In September 2013, after several serious incidents, the management of the Marseille Hospitals (Assistance publique - Hôpitaux de Marseille, AP-HM) was forced to take a series of "measures to guarantee staff safety".

== Hospital reforms ==

=== 1991 hospital reform ===
This law, prepared over a period of three years and championed by ministers Claude Évin and Bruno Durieux, strengthened hospital planning, making the health map dependent on a regional health organization plan (Schéma Régional d'Organisation Sanitaire, SROS), re-evaluated every five years. Establishments are required to produce projects.

=== 2003 hospital reform ===
Since January 1, 2003, the Hospital Plan 2007 has rapidly introduced a number of far-reaching changes to the way public hospitals operate:

- The creation of "hospital activity clusters".
- The introduction of a new budgetary system: the statement of projected income and expenditure (EPRD). Under the previous system, the execution of one year's budget was assessed the following year, allowing hospitals to exceed their allocated budget. By estimating and sanctioning any risk of overspending at an early stage, the EPRD makes financial logic prevail in hospital management. Henceforth, it is no longer their activity that determines the resources (and therefore expenditure) they need, but rather the revenue available to them, which determines their expenditure, their investments, and therefore their activity.
- The implementation of a new financing method: activity-based pricing or T2A. Until 2004, around three-quarters of the budget of public hospitals consisted of a lump-sum grant allocated by the Ministry of Health, irrespective of the volume, nature, and evolution of their activity. Under T2A (tarification à l'activité), hospitals are now financed on the basis of their actual activity. For each procedure, each practice, and each type of care, there is a corresponding tariff: public funding of hospitals now depends on the number of procedures performed and the tariffs charged for them. Tarification à l'activité (T2A) is a reform whose objectives were to put an end to the current financing of hospitals. Whatever their activity, evolution, dynamism or inertia, the overall allocation to hospitals tended to remain unchanged.
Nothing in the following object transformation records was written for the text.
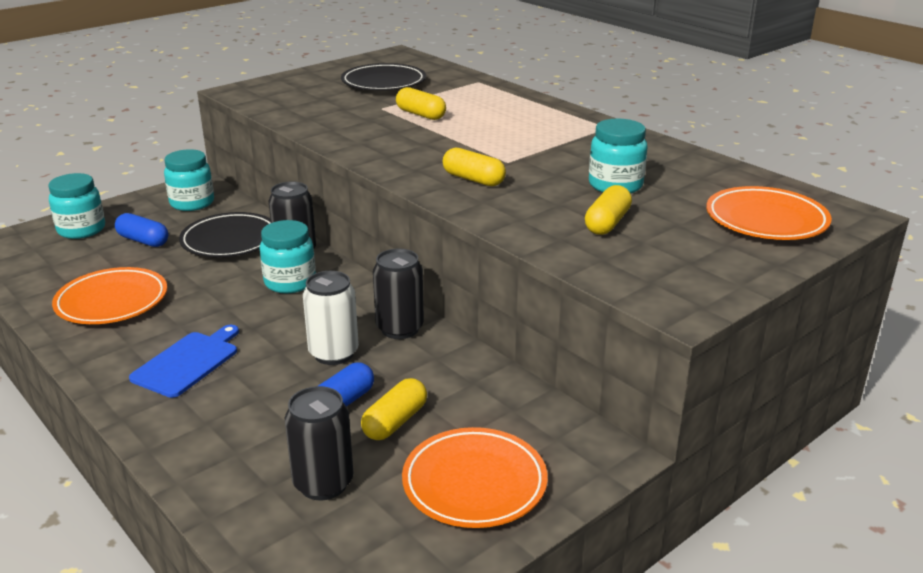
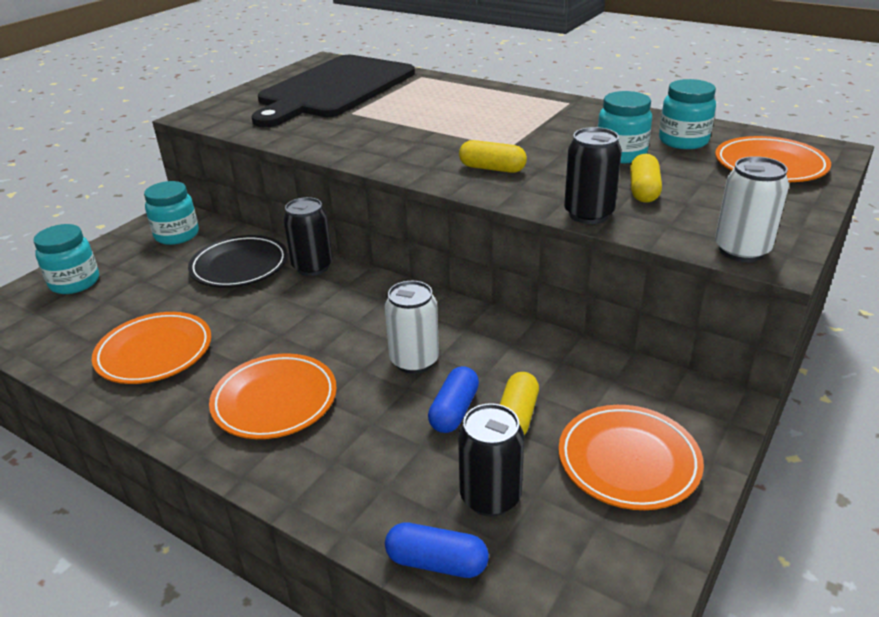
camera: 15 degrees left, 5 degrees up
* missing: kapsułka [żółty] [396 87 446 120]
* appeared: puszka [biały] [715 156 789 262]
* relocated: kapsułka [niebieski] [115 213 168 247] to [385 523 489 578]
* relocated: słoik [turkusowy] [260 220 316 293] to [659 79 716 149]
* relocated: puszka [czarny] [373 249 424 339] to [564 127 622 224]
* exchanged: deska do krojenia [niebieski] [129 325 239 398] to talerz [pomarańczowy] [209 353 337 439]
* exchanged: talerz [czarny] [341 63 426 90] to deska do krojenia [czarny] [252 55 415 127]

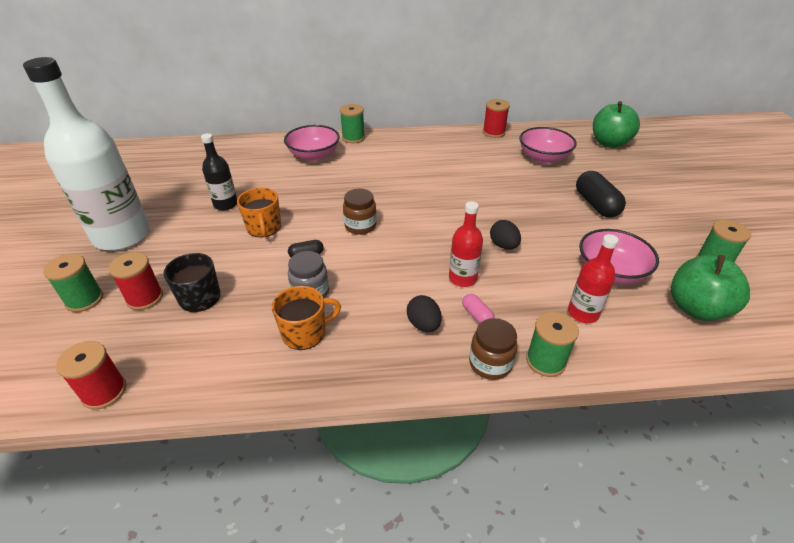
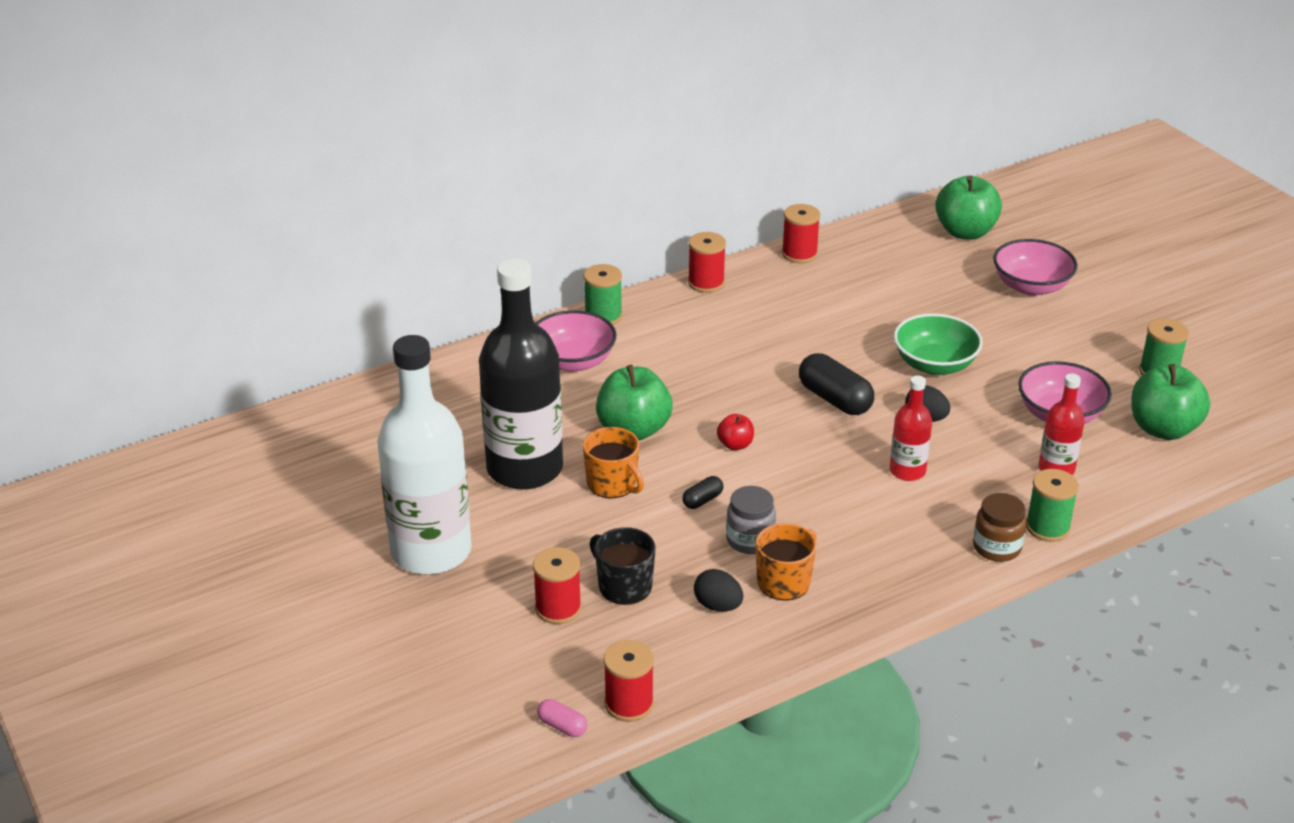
camera: 25 degrees left, 5 degrees down
* missing: szpulka [zielony] [43 254 103 312]
* appeared: jabłko [zielony] [596 365 672 441]
* appeared: szpulka [czerwony] [688 232 726 293]
* appeared: miska [zielony] [894 313 983 375]
* relocated: jajko [czarny] [407 295 442 332] to [694 569 743 612]
* relocated: kapsułka [różowy] [462 294 494 324] to [537 699 587 737]
* relocated: miska [różowy] [519 127 577 164] to [993 239 1078 296]
* relocated: kapsułka [czarny] [576 171 626 218] to [799 353 874 415]
* exchanged: słoik [brązowy] [343 189 377 235] to jabłko [czerwony] [717 414 754 450]
* size: butelka [czarny] [201 133 237 210] = [479 259 563 490] x2.11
These major reforms have had a profound effect on the activity and internal organization of public hospitals. Their exceptional nature stems from the concomitance and brevity of their implementation period.

== Rankings ==
The magazines Le Point and Le Nouvel Observateur publish an annual honor roll of the best hospitals in France.

== Controversies ==
On November 5, 2008, the presidents of the medical advisory committees (commission médicale d’établissement, CCM) of the hospitals of the Greater Paris University Hospitals (Assistance publique - Hôpitaux de Paris, AP-HP) sent an open letter entitled Sauver l'hôpital public (Save the public hospital) to the French Minister of Health. In it, they denounced "budget cuts with no clearly identified medical or public health objectives" and "very short-term savings at any price", deeming that "quality" and "access to care for all" would "suffer" as a result of these spending cuts.

On July 7, 2021, the Notre hôpital c'est vous collective submitted a draft law on "universal access to a high-quality public hospital service" to the Constitutional Council in order to open a shared-initiative referendum on the text. This project, which aimed to achieve an increase in the number of beds and caregivers, was rejected on August 6.